As she said these words she looked at Patu, and both burst into hearty laughter which did not make me blush, but which shewed me my blunder.

I was a novice in Paris, and I had not been accustomed to see women encroach upon the privilege which men alone generally enjoy. Yet mademoiselle Le Fel was not a bold-faced woman; she was even rather ladylike, but she was what is called above prejudices. If I had known the manners of the time better, I should have been aware that such things were every-day occurrences, and that the noblemen who thus sprinkled their progeny everywhere were in the habit of leaving their children in the hands of their mothers, who were well paid. The more fruitful, therefore, these ladies were, the greater was their income.

My want of experience often led me into serious blunders, and Mademoiselle Le Fel would, I have no doubt, have laughed at anyone telling her that I had some wit, after the stupid mistake of which I had been guilty.

Another day, being at the house of Lani, ballet-master of the opera, I saw five or six young girls of thirteen or fourteen years of age accompanied by their mothers, and all exhibiting that air of modesty which is the characteristic of a good education. I addressed a few gallant words to them, and they answered me with down-cast eyes. One of them having complained of the headache, I offered her my smelling-bottle, and one of her companions said to her,

“Very likely you did not sleep well last night.”

“Oh! it is not that,” answered the modest-looking Agnes, “I think I am in the family-way.”
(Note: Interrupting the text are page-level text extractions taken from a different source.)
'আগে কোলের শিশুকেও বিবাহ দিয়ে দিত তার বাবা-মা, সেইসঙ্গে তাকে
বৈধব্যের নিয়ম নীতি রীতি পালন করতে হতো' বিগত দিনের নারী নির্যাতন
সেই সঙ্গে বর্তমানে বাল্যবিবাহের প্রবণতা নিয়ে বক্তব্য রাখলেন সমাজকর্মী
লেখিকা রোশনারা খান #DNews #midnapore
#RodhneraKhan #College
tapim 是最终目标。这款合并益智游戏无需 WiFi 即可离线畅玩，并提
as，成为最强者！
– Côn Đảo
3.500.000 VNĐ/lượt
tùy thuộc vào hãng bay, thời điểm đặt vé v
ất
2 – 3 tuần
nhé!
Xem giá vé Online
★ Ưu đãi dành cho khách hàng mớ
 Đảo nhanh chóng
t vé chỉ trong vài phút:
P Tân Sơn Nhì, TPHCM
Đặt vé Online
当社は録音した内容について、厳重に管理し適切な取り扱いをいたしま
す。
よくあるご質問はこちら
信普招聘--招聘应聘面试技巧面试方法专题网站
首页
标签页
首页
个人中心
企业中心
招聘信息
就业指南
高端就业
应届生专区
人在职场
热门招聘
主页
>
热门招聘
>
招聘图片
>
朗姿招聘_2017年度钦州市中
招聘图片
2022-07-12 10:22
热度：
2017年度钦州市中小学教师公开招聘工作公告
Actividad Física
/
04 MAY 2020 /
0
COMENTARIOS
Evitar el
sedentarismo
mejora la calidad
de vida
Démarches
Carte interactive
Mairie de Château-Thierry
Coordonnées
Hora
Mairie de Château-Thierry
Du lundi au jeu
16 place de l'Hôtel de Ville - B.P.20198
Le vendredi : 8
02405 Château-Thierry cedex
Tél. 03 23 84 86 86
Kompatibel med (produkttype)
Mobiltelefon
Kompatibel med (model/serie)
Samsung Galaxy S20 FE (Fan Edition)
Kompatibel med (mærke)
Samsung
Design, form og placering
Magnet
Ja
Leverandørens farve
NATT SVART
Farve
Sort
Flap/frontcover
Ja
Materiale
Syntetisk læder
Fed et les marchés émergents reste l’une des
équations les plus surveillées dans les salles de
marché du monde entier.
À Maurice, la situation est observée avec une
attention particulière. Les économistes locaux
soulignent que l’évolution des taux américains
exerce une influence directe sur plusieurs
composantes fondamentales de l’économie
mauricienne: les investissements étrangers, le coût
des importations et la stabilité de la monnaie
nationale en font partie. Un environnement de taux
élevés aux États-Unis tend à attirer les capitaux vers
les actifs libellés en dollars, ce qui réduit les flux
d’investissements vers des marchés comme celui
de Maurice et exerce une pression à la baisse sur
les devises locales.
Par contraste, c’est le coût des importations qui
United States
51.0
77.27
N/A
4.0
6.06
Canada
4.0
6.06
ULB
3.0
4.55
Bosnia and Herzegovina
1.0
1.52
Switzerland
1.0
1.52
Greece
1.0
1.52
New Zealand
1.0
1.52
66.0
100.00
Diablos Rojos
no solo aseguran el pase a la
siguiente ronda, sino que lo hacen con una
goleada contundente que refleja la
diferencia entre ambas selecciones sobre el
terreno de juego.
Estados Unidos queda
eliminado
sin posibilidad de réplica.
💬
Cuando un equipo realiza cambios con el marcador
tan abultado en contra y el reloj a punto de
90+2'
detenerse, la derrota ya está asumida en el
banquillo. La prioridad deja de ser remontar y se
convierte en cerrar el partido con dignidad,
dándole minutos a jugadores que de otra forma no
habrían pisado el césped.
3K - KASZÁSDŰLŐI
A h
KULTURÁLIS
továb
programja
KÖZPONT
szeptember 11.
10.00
On receiving this unexpected reply from a girl I had taken for a maiden, I said to her,

“I should never have supposed that you were married, madam.”

She looked at me with evident surprise for a moment, then she turned towards her friend, and both began to laugh immoderately. Ashamed, but for them more than myself, I left the house with a firm resolution never again to take virtue for granted in a class of women amongst whom it is so scarce. To look for, even to suppose, modesty, amongst the nymphs of the green room, is, indeed, to be very foolish; they pride themselves upon having none, and laugh at those who are simple enough to suppose them better than they are.

Thanks to my friend Patu, I made the acquaintance of all the women who enjoyed some reputation in Paris. He was fond of the fair sex, but unfortunately for him he had not a constitution like mine, and his love of pleasure killed him very early. If he had lived, he would have gone down to posterity in the wake of Voltaire, but he paid the debt of nature at the age of thirty.